What is required –
Tally the lines in the data below that contain the string "העליון", treating case as significant, and give only the number.
* * * * * * * * *
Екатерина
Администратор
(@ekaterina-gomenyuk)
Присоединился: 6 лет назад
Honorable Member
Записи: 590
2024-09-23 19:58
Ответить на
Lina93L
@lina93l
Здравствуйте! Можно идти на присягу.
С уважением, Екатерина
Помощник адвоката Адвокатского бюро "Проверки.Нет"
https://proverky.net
* * * * * * * * *
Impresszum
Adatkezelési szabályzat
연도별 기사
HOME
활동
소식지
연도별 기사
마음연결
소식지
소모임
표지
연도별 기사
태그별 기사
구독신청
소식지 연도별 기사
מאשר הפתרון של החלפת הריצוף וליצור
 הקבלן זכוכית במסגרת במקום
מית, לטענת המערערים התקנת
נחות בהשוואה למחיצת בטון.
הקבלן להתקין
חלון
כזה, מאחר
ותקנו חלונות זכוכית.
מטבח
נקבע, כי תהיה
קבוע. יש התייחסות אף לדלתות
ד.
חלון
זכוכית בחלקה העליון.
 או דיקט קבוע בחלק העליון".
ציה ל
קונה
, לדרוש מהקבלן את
* * * * * * * * *
Your response –
2